Does Parasol insurance policies include loss of income cover if the insured driver is at fault?

We expect the response from this question to be similar to the following, mentioning the Apex plus policy.

No, Parasol insurance policies do not include loss of income cover if the insured driver is at fault. However, Parasol does offer additional coverage options, such as Apex plus package, which provides reimbursement for loss of income if the policyholder is at fault.

To create this test, open the index.test.js file. Then, add the following code below this comment, // ADD NEW TEST HERE.

describe('Parasol Claim response test', () => {
  const prompt = 'Does Parasol insurance policies include loss of income cover if the insured driver is at fault?';

  const response = 'No, Parasol insurance policies do not include loss of income cover if the insured driver is at fault. However, Parasol does offer additional coverage options, such as Apex plus package, which provides reimbursement for loss of income if the policyholder is at fault.';

  test('should pass when response to policy question is accurate', async () => {
    await expect(await callModel(prompt)).toMatchSemanticSimilarity(
      response,
      0.8
    );
  }, 20000);
});

Let’s test the model again by clicking on the Run Tests button.

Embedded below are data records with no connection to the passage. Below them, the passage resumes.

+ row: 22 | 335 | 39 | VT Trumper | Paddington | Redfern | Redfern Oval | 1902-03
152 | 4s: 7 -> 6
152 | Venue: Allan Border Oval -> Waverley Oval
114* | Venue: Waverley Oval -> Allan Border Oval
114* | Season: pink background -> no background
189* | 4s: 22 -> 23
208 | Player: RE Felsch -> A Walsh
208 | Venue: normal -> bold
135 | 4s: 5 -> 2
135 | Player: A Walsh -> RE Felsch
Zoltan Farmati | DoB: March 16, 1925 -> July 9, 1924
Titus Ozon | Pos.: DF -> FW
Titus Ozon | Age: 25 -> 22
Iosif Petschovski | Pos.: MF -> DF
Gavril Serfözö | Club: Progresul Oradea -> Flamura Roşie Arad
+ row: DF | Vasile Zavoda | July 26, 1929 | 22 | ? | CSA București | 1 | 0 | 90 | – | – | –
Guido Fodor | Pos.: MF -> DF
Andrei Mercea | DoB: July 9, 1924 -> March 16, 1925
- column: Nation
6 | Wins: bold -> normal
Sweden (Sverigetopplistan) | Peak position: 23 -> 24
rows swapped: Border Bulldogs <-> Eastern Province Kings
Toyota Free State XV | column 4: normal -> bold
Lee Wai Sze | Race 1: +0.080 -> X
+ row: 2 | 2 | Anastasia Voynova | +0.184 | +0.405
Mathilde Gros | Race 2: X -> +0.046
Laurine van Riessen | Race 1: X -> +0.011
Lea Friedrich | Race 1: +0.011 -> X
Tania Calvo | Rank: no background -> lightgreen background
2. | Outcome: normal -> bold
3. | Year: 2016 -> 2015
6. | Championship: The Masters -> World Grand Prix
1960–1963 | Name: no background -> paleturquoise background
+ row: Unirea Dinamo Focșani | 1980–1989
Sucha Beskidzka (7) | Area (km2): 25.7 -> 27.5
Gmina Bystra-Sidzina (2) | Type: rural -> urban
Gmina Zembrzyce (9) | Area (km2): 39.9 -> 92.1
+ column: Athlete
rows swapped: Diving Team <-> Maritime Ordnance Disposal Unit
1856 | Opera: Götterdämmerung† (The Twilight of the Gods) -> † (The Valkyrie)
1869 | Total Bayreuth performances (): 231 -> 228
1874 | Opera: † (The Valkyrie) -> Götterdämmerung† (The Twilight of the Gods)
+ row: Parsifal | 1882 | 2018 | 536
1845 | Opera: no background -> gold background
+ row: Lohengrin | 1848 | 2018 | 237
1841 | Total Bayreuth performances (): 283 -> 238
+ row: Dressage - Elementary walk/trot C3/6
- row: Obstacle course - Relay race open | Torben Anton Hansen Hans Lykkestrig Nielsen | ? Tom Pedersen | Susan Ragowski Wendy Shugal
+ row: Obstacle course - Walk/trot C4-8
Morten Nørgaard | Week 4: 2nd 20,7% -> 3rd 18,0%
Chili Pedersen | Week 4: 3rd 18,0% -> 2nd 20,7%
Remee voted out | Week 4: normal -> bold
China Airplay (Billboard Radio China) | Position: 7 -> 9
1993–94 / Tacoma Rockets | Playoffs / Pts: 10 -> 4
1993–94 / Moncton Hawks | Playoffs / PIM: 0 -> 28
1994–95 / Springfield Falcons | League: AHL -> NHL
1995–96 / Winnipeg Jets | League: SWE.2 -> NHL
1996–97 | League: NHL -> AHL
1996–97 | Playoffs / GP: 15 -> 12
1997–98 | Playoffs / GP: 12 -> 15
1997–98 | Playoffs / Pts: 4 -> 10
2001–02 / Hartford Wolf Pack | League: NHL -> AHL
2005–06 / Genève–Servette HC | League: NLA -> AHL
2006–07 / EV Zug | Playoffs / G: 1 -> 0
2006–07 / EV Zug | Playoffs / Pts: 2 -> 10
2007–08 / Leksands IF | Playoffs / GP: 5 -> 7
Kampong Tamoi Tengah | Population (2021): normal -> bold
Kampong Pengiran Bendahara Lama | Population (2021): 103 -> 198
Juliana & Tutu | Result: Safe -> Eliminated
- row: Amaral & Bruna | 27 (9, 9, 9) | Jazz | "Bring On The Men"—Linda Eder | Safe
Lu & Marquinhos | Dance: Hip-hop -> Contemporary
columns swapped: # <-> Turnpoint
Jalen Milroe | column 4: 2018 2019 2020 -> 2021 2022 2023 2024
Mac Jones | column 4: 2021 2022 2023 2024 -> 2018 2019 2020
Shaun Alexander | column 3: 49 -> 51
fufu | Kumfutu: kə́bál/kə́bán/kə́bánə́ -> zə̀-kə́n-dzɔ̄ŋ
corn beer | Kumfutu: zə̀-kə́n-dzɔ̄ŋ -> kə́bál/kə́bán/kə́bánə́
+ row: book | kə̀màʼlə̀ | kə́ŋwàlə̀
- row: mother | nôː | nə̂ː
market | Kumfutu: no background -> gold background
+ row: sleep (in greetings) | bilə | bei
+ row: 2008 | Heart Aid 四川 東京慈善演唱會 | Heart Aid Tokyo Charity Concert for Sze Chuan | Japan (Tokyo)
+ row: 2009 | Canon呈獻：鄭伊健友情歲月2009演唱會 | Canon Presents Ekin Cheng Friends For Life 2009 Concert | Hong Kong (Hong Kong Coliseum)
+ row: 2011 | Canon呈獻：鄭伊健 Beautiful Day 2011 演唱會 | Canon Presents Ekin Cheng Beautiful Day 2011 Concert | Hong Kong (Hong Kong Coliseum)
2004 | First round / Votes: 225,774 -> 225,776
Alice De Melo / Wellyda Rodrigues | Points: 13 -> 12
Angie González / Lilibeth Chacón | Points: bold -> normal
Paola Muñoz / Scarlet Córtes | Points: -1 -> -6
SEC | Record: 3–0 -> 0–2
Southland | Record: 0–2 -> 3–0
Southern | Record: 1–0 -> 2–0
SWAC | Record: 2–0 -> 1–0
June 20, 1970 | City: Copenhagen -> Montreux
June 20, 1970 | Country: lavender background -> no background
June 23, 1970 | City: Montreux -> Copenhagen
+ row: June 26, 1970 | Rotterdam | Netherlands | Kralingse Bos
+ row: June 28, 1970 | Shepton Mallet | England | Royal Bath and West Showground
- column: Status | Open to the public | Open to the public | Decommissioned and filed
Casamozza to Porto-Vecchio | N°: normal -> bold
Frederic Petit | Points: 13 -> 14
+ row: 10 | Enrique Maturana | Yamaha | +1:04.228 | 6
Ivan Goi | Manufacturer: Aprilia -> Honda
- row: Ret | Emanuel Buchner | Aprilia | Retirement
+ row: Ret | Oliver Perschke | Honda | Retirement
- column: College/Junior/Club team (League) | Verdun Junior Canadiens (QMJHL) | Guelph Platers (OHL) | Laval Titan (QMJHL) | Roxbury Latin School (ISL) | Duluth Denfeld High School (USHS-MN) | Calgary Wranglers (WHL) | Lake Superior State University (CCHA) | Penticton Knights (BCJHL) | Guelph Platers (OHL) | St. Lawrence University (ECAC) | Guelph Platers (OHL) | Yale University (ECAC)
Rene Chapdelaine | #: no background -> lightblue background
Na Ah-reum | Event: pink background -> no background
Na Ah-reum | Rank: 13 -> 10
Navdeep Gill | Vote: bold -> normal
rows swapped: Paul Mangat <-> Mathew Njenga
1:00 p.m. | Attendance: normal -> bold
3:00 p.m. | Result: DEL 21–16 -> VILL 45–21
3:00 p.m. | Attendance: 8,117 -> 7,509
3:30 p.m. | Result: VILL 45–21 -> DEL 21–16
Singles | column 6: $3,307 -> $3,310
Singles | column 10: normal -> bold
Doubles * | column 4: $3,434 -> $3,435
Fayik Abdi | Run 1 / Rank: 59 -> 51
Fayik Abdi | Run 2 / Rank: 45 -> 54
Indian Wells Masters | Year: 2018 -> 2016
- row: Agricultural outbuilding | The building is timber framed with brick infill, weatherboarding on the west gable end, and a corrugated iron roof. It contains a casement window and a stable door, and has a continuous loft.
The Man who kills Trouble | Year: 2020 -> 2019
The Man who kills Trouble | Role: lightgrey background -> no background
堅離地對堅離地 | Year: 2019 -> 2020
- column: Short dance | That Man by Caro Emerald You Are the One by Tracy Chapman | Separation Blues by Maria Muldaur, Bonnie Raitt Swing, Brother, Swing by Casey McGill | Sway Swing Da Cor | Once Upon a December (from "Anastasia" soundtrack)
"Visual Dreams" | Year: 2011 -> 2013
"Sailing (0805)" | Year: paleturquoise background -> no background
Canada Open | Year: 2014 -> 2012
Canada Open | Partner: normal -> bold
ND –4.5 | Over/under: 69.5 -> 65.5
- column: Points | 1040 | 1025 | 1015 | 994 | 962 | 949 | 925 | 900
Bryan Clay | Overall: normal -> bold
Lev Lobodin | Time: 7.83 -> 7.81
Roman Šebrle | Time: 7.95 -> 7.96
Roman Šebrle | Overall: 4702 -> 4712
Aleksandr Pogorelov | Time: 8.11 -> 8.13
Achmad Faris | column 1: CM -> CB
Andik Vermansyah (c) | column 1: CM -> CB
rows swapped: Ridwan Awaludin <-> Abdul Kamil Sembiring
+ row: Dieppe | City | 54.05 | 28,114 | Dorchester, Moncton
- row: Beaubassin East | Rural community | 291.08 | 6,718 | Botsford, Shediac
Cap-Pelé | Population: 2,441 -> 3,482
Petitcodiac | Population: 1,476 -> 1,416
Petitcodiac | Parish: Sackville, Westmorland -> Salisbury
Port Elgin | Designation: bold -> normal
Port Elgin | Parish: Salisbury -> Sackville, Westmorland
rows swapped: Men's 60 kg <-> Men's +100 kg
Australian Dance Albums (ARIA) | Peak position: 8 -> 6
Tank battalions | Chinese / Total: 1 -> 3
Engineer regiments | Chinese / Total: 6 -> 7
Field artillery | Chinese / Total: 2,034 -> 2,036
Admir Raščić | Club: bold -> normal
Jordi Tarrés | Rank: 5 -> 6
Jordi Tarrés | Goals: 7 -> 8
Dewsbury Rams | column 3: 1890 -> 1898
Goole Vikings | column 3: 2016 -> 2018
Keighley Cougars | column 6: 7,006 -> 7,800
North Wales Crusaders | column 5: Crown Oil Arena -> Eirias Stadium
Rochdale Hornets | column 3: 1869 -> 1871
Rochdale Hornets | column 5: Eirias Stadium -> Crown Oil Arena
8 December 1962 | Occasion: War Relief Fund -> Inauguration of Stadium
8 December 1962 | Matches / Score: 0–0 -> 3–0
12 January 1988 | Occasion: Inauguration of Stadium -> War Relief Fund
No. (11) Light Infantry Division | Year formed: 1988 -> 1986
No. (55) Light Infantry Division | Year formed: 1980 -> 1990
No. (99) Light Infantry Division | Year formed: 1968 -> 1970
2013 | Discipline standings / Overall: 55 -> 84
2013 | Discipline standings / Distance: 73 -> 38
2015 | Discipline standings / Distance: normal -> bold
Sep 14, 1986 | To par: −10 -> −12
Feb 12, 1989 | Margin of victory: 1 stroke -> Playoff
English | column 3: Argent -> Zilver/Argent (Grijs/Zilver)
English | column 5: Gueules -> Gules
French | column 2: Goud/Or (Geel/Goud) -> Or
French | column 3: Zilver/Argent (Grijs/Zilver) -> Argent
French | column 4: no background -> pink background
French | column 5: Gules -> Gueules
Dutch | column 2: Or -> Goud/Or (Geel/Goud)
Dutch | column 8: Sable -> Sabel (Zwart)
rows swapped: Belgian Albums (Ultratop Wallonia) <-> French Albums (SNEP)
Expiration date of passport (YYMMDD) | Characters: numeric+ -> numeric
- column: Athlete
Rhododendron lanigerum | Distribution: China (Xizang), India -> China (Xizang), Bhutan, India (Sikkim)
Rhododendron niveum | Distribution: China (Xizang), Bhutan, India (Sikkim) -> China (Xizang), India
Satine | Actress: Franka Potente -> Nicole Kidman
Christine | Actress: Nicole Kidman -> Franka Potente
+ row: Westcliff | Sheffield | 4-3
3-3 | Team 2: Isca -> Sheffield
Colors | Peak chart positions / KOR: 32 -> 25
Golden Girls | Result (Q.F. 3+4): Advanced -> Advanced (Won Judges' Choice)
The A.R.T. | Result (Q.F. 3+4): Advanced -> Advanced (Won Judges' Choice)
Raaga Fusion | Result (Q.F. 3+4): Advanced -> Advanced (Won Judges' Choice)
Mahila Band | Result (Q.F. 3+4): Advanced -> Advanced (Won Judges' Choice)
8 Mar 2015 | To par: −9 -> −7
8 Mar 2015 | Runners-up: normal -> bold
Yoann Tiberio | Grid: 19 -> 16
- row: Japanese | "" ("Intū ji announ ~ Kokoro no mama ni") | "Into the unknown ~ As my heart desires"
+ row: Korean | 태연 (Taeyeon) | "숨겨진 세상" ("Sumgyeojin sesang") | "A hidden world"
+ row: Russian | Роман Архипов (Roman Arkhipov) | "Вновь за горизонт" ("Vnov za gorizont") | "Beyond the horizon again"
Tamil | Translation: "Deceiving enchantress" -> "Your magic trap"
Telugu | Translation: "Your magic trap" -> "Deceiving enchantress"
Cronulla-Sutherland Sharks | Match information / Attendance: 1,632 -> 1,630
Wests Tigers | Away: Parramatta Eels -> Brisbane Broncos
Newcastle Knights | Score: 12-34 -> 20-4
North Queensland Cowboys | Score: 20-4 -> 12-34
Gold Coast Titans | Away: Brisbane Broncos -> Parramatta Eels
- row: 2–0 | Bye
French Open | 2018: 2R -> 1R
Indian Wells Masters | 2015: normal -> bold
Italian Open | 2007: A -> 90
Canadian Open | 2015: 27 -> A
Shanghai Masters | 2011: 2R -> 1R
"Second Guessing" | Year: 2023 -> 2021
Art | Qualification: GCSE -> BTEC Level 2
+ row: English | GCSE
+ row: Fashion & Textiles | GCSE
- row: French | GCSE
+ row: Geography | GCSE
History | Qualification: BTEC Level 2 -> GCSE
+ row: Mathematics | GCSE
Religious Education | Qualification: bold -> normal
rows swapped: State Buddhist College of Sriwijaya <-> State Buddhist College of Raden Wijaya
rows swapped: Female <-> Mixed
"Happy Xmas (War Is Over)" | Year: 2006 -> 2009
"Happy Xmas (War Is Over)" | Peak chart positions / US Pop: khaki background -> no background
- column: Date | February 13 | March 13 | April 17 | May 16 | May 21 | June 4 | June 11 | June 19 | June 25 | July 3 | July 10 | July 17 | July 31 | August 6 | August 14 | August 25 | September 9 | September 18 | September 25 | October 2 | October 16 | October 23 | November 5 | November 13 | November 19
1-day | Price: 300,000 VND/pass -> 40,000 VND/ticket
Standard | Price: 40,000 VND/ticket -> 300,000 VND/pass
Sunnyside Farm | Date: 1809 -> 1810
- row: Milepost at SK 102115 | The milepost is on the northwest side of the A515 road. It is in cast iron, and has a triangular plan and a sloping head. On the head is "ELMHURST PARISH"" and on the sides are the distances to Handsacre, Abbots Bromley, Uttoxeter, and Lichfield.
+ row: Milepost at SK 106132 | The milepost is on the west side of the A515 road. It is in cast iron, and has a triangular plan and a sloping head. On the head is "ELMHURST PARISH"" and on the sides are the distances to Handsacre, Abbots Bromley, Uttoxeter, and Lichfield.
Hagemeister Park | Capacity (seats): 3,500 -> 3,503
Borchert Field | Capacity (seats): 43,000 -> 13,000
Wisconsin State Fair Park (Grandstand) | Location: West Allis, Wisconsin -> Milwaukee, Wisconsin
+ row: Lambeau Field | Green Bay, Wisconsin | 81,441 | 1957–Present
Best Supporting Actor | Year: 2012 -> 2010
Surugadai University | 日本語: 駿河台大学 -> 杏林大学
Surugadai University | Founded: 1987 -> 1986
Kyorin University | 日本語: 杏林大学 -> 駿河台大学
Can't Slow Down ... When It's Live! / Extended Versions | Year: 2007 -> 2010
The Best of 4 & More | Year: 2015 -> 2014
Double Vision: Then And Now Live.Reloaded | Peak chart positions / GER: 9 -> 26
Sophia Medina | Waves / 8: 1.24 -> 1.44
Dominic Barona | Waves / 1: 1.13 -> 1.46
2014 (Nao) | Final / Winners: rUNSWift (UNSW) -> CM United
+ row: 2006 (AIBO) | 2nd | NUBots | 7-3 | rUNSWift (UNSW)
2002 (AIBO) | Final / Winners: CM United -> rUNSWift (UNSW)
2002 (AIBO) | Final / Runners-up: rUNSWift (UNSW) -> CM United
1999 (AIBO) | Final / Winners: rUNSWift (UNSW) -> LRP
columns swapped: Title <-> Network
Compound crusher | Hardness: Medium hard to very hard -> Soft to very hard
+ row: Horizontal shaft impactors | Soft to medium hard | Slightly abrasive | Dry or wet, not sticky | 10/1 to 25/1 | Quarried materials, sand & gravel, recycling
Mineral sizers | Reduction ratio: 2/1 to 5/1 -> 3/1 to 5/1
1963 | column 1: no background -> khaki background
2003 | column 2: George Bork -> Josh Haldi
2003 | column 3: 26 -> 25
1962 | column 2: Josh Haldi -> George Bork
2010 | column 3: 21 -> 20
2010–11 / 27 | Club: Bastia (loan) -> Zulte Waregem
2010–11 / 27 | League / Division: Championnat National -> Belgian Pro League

When the test run is complete you should see.

11. Conclusion

We hope you have enjoyed this module!

Here is a quick summary of what we have learned:

Responses from LLMs are not deterministic, we need to use different techniques to test LLM integrations. Tools are available to help write this tests for example: Promptfoo.
Embedding models can be used to test for the similarity of strings. For LLM testing we can use an embedding model to ensure responses are similar to an expected response within a threshold.
How to add a new test to ensure an LLM response from a customer claim query is similar to an expected example.